In this article, we explore application error tolerance and propose an approximate communication framework to reduce the power consumption and latency of network-on-chips (NoCs). The proposed framework incorporates a quality control method and a data approximation mechanism to reduce the packet size to decrease network power consumption and latency. The quality control method automatically identifies the error-resilient variables that can be approximated during transmission and calculates their error thresholds based on the quality requirements of the application by analyzing the source code.
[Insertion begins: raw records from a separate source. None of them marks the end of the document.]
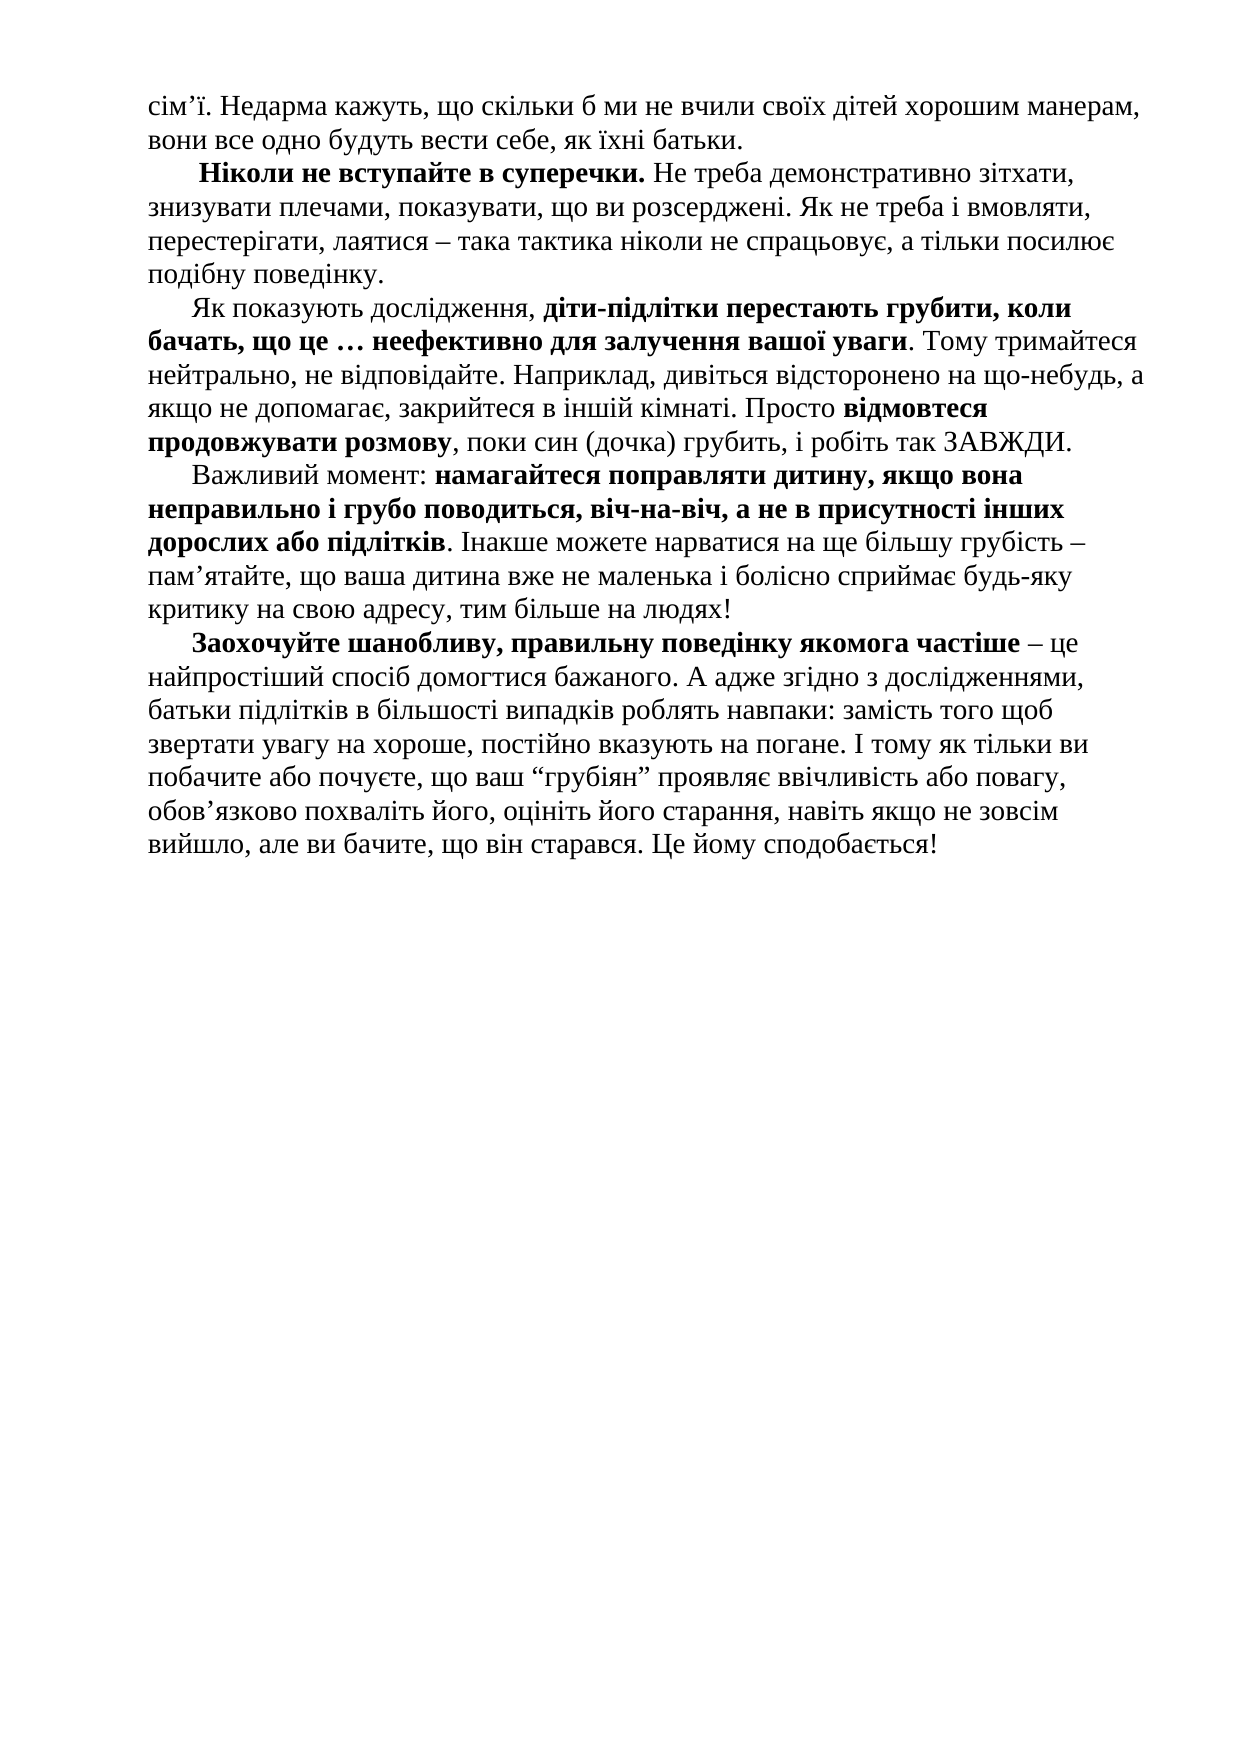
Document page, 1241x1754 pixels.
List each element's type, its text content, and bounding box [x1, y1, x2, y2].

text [148, 88, 1152, 156]
text Важливий момент: намагайтеся поправляти дитину, якщо вона неправильно і грубо поводиться, віч-на-віч, а не в присутності інших дорослих або підлітків. Інакше можете нарватися на ще більшу грубість – пам’ятайте, що ваша дитина вже не маленька і болісно сприймає будь-яку критику на свою адресу, тим більше на людях! [148, 457, 1152, 625]
text Ніколи не вступайте в суперечки. Не треба демонстративно зітхати, знизувати плечами, показувати, що ви розсерджені. Як не треба і вмовляти, перестерігати, лаятися – така тактика ніколи не спрацьовує, а тільки посилює подібну поведінку. [148, 156, 1152, 290]
text Заохочуйте шанобливу, правильну поведінку якомога частіше – це найпростіший спосіб домогтися бажаного. А адже згідно з дослідженнями, батьки підлітків в більшості випадків роблять навпаки: замість того щоб звертати увагу на хороше, постійно вказують на погане. І тому як тільки ви побачите або почуєте, що ваш “грубіян” проявляє ввічливість або повагу, обов’язково похваліть його, оцініть його старання, навіть якщо не зовсім вийшло, але ви бачите, що він старався. Це йому сподобається! [148, 625, 1152, 860]
text Як показують дослідження, діти-підлітки перестають грубити, коли бачать, що це … неефективно для залучення вашої уваги. Тому тримайтеся нейтрально, не відповідайте. Наприклад, дивіться відсторонено на що-небудь, а якщо не допомагає, закрийтеся в іншій кімнаті. Просто відмовтеся продовжувати розмову, поки син (дочка) грубить, і робіть так ЗАВЖДИ. [148, 290, 1152, 457]
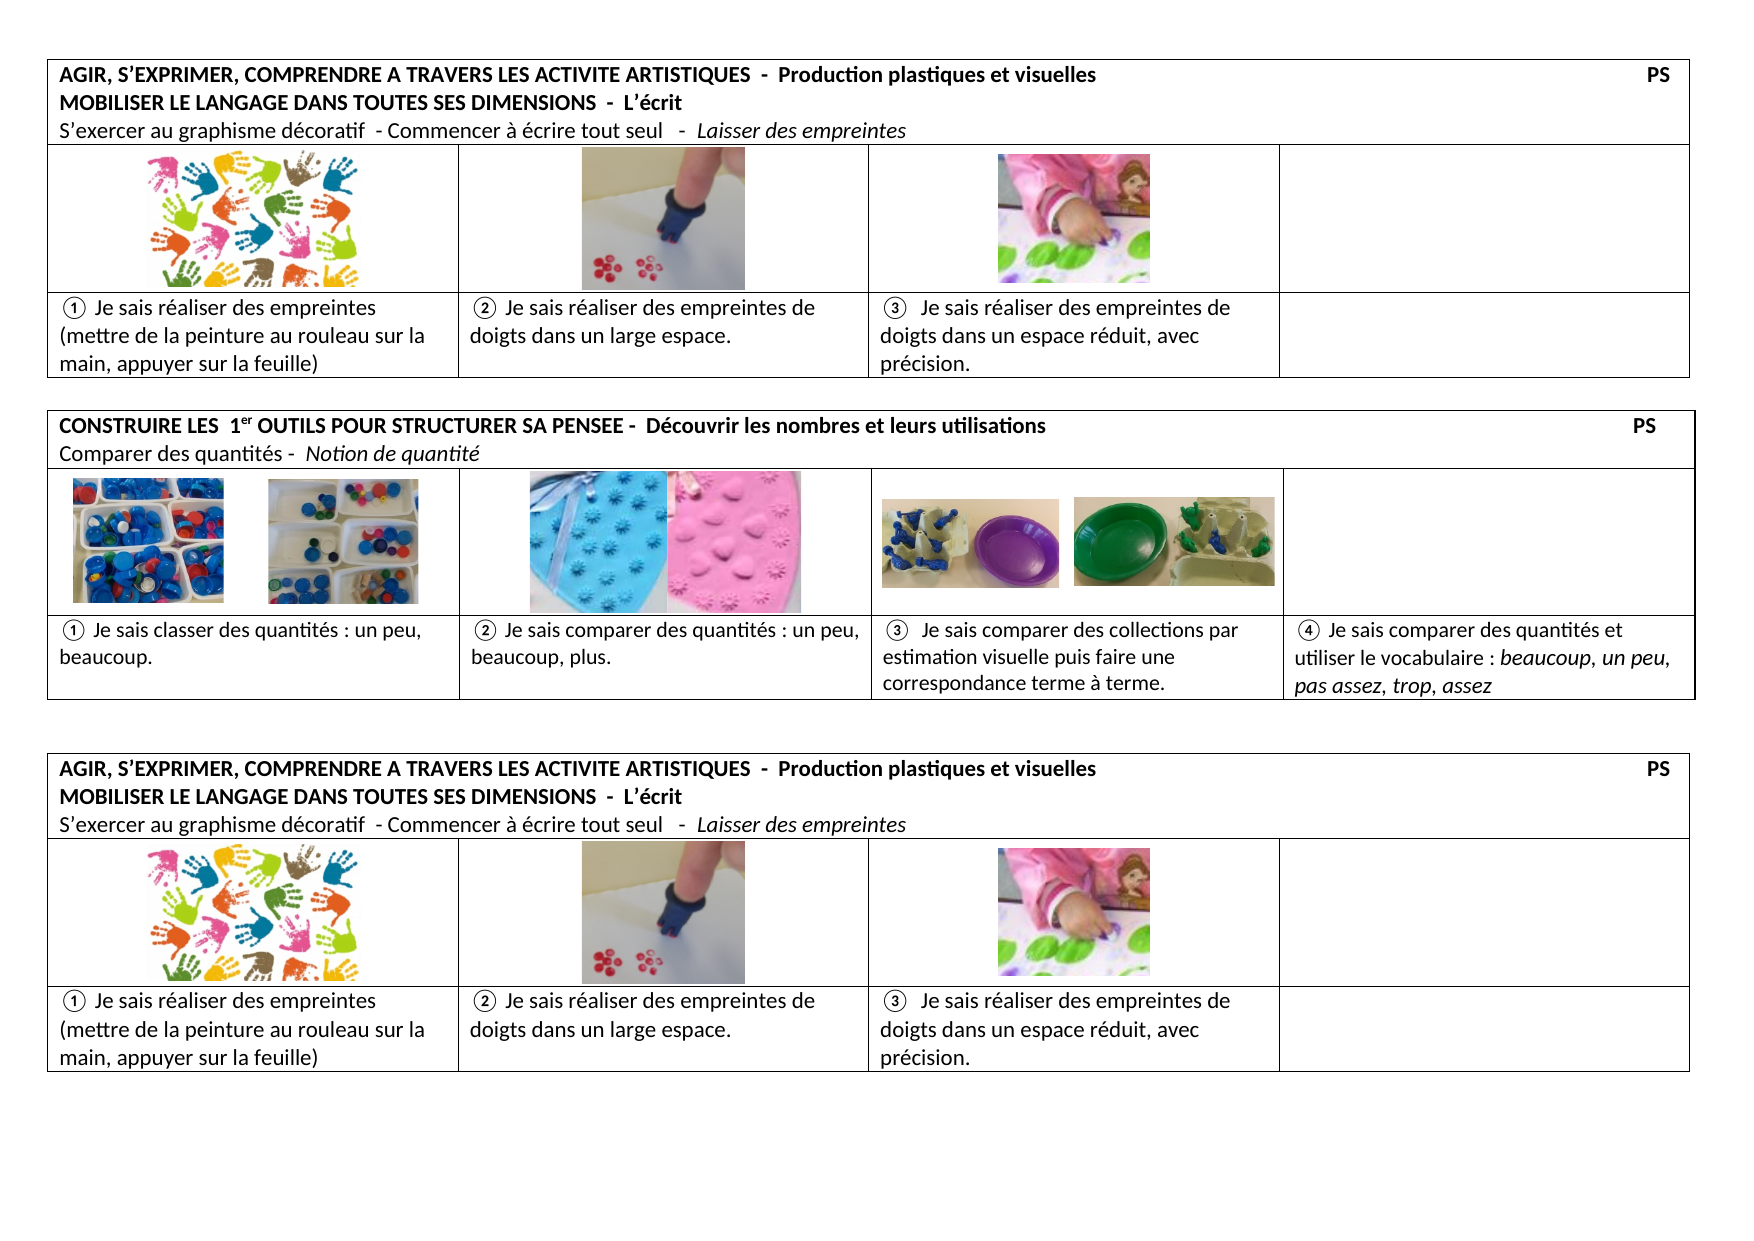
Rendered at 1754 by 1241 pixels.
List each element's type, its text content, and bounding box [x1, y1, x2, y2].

table_cell ② Je sais comparer des quantités : un peu, beaucoup, plus. [460, 616, 871, 699]
table_cell [48, 469, 459, 615]
table_cell ② Je sais réaliser des empreintes de doigts dans un large espace. [459, 293, 868, 377]
picture [529, 471, 802, 613]
table_cell [459, 145, 868, 292]
table_cell [1280, 293, 1689, 377]
table_cell ① Je sais réaliser des empreintes (mettre de la peinture au rouleau sur la main, appuyer sur la feuille) [48, 987, 458, 1071]
picture [1074, 497, 1275, 586]
picture [581, 147, 745, 290]
table_cell ① Je sais classer des quantités : un peu, beaucoup. [48, 616, 459, 699]
picture [581, 841, 745, 984]
table_header AGIR, S’EXPRIMER, COMPRENDRE A TRAVERS LES ACTIVITE ARTISTIQUES - Production plastiques et visuelles PS MOBILISER LE LANGAGE DANS TOUTES SES DIMENSIONS - L’écrit S’exercer au graphisme décoratif - Commencer à écrire tout seul - Laisser des empreintes [48, 754, 1689, 838]
picture [998, 154, 1150, 283]
table_cell [869, 839, 1279, 986]
picture [882, 499, 1060, 588]
table_cell ④ Je sais comparer des quantités et utiliser le vocabulaire : beaucoup, un peu, pas assez, trop, assez [1284, 616, 1694, 699]
table_cell [1280, 145, 1689, 292]
table_cell ③ Je sais comparer des collections par estimation visuelle puis faire une correspondance terme à terme. [872, 616, 1283, 699]
table_cell ③ Je sais réaliser des empreintes de doigts dans un espace réduit, avec précision. [869, 987, 1279, 1071]
picture [268, 479, 419, 604]
table_header CONSTRUIRE LES 1er OUTILS POUR STRUCTURER SA PENSEE - Découvrir les nombres et leurs utilisations PS Comparer des quantités - Notion de quantité [48, 411, 1694, 467]
picture [147, 844, 362, 981]
table_cell [48, 145, 458, 292]
picture [73, 478, 224, 603]
picture [147, 150, 362, 287]
table_cell ① Je sais réaliser des empreintes (mettre de la peinture au rouleau sur la main, appuyer sur la feuille) [48, 293, 458, 377]
table_cell [48, 839, 458, 986]
table_header AGIR, S’EXPRIMER, COMPRENDRE A TRAVERS LES ACTIVITE ARTISTIQUES - Production plastiques et visuelles PS MOBILISER LE LANGAGE DANS TOUTES SES DIMENSIONS - L’écrit S’exercer au graphisme décoratif - Commencer à écrire tout seul - Laisser des empreintes [48, 60, 1689, 144]
table_cell [869, 145, 1279, 292]
picture [998, 848, 1150, 976]
table_cell [459, 839, 868, 986]
table_cell [1280, 839, 1689, 986]
table_cell [872, 469, 1283, 615]
table_cell [1280, 987, 1689, 1071]
table_cell [1284, 469, 1694, 615]
table_cell [460, 469, 871, 615]
table_cell ② Je sais réaliser des empreintes de doigts dans un large espace. [459, 987, 868, 1071]
table_cell ③ Je sais réaliser des empreintes de doigts dans un espace réduit, avec précision. [869, 293, 1279, 377]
The data approximation method includes a lightweight lossy compression scheme, which significantly reduces packet size when the error-resilient variables are transmitted. This framework results in fewer flits in each data packet and reduces traffic in NoCs while guaranteeing the quality requirements of applications. Our cycle-accurate simulation using the AxBench benchmark suite shows that the proposed approximate communication framework achieves 62 percent latency reduction and 43 percent dynamic power reduction compared to previous approximate communication techniques while ensuring 95 percent result quality.